■ Task details
Which rows below contain the word "отопления"? Return each of them in full.

■ Source material
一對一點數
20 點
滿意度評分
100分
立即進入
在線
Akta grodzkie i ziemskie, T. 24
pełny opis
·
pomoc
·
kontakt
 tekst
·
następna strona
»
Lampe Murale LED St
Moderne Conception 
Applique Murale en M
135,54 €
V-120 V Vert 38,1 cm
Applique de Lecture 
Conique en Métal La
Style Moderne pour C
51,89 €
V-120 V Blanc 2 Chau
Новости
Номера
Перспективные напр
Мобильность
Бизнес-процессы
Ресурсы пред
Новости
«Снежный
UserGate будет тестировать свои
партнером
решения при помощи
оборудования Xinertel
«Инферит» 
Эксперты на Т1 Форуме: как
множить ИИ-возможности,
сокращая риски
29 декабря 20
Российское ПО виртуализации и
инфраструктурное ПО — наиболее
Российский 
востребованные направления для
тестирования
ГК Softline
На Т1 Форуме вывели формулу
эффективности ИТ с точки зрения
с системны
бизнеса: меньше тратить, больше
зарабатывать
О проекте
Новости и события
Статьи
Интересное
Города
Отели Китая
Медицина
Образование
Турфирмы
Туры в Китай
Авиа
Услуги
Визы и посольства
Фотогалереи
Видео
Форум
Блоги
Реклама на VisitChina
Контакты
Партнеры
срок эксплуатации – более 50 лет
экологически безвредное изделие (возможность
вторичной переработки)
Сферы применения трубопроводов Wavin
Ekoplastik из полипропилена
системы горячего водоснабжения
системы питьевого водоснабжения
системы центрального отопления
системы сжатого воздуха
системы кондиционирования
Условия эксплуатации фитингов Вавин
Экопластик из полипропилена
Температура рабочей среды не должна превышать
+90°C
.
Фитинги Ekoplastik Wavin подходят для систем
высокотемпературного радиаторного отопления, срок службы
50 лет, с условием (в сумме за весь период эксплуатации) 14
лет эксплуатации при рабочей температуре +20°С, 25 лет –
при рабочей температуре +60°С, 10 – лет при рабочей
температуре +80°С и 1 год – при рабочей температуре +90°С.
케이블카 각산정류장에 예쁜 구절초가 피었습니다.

■ Written reply
системы центрального отопления
высокотемпературного радиаторного отопления, срок службы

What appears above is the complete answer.